#### [Document extract]
Watts also has a theory of consciousness I quite like: Our bodies do almost everything without consciousness. Consciousness is not involved in circulating blood, digesting food, or breathing (most of the time). Even when we consciously decide to walk or move our hand, consciousness is not involved in the micro-movements. I’m sitting here typing just now, but I’m not consciously making my fingers move. I just look at the screen, and I perceive the words appearing on the screen directly from my brain.

Consciousness evolved to handle the small fraction of tasks that our bodies can’t do without consciousness. We think our consciousness is our entire selves — some philosophers say you are not your body — but that’s wrong. Consciousness is only part of our selves.

The wolves are circling Biden

Obama Says Biden Has to Rethink His Candidacy [politicalwire.com]

Also on politicalwire.com:

President Joe Biden’s political world is collapsing. Top allies have either publicly or privately called on him to step aside. Major donations have fallen off a cliff. Grassroots fundraising is not keeping up with the demands of a campaign that needs to aggressively scale up three months before the presidential election. Members of his own re-election effort have already declared he has no path to victory.

#### [Apply what you read]
[A] In the blog excerpt on consciousness and Biden, how long before the presidential election does the campaign need to scale up?
[B] Please continue the blog excerpt on consciousness and Biden, starting after its last sentence.

#### [Data supplied]

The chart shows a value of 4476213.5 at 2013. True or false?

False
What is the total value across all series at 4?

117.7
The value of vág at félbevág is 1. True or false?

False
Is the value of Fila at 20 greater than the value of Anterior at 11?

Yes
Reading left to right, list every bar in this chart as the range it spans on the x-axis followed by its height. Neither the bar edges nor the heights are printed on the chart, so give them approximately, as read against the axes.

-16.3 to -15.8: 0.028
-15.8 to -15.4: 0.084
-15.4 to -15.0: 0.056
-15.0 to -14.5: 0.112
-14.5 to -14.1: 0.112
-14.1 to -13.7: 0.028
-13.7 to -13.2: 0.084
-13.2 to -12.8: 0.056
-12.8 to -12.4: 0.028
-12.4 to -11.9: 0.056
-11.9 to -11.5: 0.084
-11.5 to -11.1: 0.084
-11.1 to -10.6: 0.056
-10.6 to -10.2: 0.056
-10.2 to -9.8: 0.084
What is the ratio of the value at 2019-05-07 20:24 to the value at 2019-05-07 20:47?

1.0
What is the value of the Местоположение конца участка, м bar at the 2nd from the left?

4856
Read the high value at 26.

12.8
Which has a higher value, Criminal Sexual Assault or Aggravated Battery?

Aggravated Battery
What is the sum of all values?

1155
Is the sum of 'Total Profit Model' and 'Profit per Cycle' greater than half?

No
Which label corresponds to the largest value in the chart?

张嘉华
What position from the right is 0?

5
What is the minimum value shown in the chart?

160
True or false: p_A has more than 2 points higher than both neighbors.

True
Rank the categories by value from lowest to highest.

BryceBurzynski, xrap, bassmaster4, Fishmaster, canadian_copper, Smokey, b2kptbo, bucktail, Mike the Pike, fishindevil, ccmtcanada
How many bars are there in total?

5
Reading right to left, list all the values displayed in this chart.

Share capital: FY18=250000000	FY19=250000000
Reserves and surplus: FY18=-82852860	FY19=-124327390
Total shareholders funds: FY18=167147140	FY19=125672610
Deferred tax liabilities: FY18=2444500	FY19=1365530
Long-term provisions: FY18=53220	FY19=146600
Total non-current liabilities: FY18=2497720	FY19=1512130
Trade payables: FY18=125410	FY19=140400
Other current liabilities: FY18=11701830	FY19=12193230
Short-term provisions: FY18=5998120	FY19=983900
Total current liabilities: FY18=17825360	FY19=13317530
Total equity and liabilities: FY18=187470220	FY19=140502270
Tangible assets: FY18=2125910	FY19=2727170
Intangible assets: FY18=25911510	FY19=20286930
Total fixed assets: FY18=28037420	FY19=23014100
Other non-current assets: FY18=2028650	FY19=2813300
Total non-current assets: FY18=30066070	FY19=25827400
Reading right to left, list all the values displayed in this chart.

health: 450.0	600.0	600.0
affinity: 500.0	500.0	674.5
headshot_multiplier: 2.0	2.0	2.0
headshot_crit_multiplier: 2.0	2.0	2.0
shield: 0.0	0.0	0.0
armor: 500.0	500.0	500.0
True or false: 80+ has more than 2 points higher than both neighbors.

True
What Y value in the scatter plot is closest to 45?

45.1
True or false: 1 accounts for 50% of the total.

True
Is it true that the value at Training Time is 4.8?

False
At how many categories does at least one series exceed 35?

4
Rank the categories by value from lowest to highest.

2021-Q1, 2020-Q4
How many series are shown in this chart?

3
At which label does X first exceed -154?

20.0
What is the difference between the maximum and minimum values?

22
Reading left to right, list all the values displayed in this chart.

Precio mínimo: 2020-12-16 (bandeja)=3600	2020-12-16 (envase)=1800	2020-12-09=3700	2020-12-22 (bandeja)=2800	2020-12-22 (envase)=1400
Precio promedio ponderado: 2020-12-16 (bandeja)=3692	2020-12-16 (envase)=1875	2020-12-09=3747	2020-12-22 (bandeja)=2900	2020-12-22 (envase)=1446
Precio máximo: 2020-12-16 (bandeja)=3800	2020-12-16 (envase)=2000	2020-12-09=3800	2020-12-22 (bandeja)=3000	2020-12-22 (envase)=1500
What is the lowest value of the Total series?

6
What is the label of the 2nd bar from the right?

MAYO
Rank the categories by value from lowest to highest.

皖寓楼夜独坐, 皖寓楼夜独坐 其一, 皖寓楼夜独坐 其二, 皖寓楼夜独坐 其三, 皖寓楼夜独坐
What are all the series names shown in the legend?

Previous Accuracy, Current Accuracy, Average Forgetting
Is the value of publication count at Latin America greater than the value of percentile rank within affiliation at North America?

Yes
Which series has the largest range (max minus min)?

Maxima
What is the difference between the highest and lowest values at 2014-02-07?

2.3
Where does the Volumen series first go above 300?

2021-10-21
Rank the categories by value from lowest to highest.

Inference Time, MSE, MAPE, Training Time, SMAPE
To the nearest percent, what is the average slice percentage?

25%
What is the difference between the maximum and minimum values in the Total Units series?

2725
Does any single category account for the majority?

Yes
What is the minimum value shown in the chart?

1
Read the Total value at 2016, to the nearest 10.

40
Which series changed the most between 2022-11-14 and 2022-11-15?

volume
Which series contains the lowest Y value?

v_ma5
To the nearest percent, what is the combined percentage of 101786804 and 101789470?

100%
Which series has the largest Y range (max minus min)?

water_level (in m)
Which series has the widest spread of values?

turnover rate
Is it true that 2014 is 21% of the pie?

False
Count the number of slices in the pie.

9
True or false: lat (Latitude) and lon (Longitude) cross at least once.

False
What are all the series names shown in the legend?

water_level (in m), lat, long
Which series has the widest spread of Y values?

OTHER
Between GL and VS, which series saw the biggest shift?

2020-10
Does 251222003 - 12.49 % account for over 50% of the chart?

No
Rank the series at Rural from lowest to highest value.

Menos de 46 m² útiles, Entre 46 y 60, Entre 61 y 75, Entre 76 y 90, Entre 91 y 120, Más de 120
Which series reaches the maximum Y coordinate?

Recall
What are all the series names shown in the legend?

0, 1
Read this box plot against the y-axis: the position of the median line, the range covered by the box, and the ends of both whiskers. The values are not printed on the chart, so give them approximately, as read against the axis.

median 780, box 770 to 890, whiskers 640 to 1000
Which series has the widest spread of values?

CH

#### [Results]
[A] Three months.

[B]
DARPA is launching a program to sift through quantum computing hype

networkworld.com:

“Our opening position is skepticism," stated Dr. Joe Altepeter, the DARPA program manager of the project, in a blog about QBI. “Specifically, skepticism that a fully fault-tolerant quantum computer with a sufficient number of logical qubits can ever be built.”

”We will walk into the room and say, ‘We’re pretty sure whatever you’re doing is not going to work.’ I will bring a small army of scientists and engineers, we will listen to your evidence, and we will double and triple check using our own analysis," Altepeter wrote. “And if we’re convinced the technology you’re developing checks out and you’re onto something big, we’ll tell the rest of government and become a strong advocate for your approach.”

Heartbreaking: This Guy Has No Idea That He’s So Strange And Memorable-Looking That Everyone From His Flight Is Using Him As A Landmark To Figure Out Which Baggage Claim Area Is Theirs [clickhole.com]. I have absolutely done this. I’ve probably been this guy, and I’m OK with that.

The Verge: “Dune: Prophecy hits HBO in November. The series is a prequel to Denis Villeneuve’s films, and it just got a fresh trailer.” I didn’t love the movies but I loved the original books. Sure, I’ll give the series a try.

PoliticalWire: Trump says “God was with me” during the failed assassination attempt. I guess God must have hated Corey Competore.

Competore, 50, was a volunteer firefighter who was shot by the assassin who aimed at Trump. Competore died protecting his family.

CBS Austin: Texans are assaulting and threatening linemen working to restore electrical power after Hurricane Beryl.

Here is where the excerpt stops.